1 Isn’t Apple just trying to maximize revenue?
While it may seem logical to favor earnings over quality, currently the opposite is the case. Most free apps are financed through advertising and that (with the exception of iAd) drives revenue away from Apple to 3rd party ad networks (e.g. Google). In the meantime, Apple is paying for the download infrastructures, the review process, etc. This does not make sense. The apps that are maximizing revenue (have a look at the top grossing list) certainly do not contribute to bringing quality products to the App Store.
2 Hasn’t the App Store just grown up?
With more than 1 million apps in the App Store, it’s naturally become harder to spot the prime fishes in an overcrowded pond. Thousands of mediocre products are added every day, competing for the same keywords and an equal opportunity to be found. Also, big players with enormous marketing budgets are part of the picture, so it’s logical that small developers can’t compete in a more competitive environment.
Although this is all true, have a look at the apps that you love and use everyday – the ones that set the App Store apart from the competition, the smart little helpers and innovative games that inspire you. You will discover that many of them were, in fact, created by small, innovative app developers creating unique experiences. With those soon gone, the App Store will have lost its initial identity. Users will choose the devices they purchase based on cost and hardware specs alone as a result of that. Apple needs to take immediate action to get their USP back.
3 So, who is making the money?
Of course, there are still success stories, but the number of iOS-exclusive, innovative titles submitted is drying out rapidly. At the moment, if you make money on the App Store, you probably:
a) create free games that succeed by manipulating users into as many in-app purchases as possible. If you walk this road, you can also afford massive marketing budgets. Sadly, we even see this now with Disney apps targeted at small children.
b) manage to create a highly innovative niche products that are ideally subscription based. Not many niches are unoccupied, though.
c) already managed to occupy a niche before the changes occurred. In this case, you can lean back and sip on your Piná Colada – even far superior competitors are most likely to remain invisible to App Store users.
For the rest of us, potential luck is not a good enough motivation, at least not if you want to run a successful business.
4 Aren’t paid apps a thing of the past?
It’s important to understand that many apps can’t be pressed into the freemium model.
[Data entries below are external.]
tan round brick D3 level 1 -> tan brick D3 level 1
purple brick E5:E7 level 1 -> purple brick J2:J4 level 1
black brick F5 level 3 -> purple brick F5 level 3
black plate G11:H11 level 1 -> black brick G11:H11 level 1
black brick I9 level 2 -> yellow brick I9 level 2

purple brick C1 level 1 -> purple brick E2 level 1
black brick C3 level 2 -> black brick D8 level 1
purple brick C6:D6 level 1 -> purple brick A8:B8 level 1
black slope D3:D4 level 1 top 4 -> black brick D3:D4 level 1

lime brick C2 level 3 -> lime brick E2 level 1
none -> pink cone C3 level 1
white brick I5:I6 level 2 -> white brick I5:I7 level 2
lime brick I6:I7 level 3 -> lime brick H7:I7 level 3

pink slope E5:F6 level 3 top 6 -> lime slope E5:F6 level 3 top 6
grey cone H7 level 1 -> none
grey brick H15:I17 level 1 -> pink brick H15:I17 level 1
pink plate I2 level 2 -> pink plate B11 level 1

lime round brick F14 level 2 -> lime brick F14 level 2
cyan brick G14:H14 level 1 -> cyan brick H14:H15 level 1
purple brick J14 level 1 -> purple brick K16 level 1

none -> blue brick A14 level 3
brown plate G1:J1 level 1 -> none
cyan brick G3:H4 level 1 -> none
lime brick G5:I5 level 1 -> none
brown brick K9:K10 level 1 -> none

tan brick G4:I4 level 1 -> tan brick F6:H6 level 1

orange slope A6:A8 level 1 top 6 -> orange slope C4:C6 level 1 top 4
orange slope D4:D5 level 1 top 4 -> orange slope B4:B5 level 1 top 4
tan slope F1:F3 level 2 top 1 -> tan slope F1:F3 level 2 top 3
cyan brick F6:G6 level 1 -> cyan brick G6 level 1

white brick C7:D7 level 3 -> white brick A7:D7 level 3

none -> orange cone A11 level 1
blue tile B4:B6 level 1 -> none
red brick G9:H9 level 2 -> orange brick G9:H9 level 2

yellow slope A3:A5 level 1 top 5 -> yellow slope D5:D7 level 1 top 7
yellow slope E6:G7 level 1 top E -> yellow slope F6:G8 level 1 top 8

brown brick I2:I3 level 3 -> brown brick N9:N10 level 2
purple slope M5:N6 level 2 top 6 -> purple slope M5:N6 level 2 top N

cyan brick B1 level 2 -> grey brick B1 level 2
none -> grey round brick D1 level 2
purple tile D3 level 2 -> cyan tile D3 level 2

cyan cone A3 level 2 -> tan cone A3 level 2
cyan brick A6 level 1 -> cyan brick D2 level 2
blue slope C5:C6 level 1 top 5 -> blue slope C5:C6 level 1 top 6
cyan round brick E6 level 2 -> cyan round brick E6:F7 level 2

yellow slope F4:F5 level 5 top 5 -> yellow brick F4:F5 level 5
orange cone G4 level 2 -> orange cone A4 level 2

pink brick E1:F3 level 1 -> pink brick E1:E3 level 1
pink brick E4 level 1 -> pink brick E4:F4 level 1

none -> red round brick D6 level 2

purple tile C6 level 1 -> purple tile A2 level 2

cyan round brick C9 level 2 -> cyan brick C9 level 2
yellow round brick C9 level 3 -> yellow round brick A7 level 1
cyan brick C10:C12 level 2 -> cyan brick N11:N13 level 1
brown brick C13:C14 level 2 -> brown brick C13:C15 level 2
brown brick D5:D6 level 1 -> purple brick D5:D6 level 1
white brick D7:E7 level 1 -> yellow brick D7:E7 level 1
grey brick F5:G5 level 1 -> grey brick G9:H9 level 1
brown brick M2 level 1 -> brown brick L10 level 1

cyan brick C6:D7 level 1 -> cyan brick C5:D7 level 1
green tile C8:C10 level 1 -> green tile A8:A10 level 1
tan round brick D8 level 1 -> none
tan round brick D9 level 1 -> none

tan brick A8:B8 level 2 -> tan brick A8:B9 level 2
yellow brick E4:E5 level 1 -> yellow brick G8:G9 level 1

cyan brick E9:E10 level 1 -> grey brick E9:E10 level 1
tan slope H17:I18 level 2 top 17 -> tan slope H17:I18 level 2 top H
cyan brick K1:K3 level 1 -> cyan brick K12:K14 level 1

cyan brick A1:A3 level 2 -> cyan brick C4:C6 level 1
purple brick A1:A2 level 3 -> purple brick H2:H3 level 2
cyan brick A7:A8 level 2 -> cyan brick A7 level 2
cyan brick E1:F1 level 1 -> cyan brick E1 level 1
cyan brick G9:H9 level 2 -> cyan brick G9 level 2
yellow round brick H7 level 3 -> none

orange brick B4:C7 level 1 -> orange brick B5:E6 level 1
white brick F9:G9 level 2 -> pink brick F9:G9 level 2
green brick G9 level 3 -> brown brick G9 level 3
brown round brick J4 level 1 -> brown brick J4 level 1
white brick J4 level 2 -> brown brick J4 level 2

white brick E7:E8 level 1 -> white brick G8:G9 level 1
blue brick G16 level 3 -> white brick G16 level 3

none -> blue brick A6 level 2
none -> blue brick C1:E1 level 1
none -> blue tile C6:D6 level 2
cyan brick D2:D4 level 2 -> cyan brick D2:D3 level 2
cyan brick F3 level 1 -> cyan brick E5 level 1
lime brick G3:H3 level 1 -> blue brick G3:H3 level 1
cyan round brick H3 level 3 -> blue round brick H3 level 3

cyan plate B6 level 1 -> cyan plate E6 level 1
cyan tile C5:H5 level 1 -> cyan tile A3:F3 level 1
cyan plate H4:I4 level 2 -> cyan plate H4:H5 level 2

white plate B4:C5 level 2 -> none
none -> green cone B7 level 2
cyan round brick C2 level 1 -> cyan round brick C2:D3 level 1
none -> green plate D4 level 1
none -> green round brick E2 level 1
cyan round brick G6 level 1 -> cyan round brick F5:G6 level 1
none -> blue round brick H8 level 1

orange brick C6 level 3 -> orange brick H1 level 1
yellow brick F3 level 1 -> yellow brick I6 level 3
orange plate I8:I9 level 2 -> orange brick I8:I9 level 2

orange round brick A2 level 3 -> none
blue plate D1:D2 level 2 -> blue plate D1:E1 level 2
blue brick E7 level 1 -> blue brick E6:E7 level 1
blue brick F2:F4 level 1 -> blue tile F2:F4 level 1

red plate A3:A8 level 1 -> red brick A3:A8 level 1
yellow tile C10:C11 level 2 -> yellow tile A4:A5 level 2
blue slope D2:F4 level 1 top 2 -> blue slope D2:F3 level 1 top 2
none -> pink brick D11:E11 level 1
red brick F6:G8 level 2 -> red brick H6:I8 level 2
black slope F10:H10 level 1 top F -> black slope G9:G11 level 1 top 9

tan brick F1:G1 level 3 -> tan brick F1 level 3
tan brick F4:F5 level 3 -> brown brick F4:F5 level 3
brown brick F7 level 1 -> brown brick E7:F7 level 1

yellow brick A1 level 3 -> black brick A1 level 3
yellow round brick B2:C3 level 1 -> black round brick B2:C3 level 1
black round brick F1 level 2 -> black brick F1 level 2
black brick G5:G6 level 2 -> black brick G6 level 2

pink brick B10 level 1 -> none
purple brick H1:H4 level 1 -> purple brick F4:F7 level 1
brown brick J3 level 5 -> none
Do you want the author of an amazing interactive children’s book to mainly think about how to lure kids into purchasing extras, while having to keep all freeloaders happy enough to rate it 5 stars? It’s impossible to focus on a great app experience here.
Also, the smart concept of a trial version is actively penalized on the App Store. While you can, let’s say, test Microsoft Office for a while or read the first few pages of a book you might want to buy on your Kindle before making a final decision, Apple does not offer this kind of opportunity on the App Store. An app that gives you limited trial access will end up with numerous bad reviews from stingy freeloaders and Apple actively forbids you to design or describe your app as a trail version. This system is simply not working.
5 Does Apple really care?
They surely do and it is in their best interest to care. All of the responsible contacts deliver excellent help and support to us developers. That’s the paradox here. Apple’s iOS hardware business is highly dependent staying ahead of the competition with an App Store that provides exclusive, exceptional quality.
The reasons for this whole mess seem to happen behind the scenes in the internal clockwork of the App Store. The enormous damage for both us developers and Apple as a whole has been done by changing crucial parameters of the App Store algorithms and inner clockworks. This is most likely for noble reasons – trying to improve the overall product – without realizing the fatal impact on the App Store economy.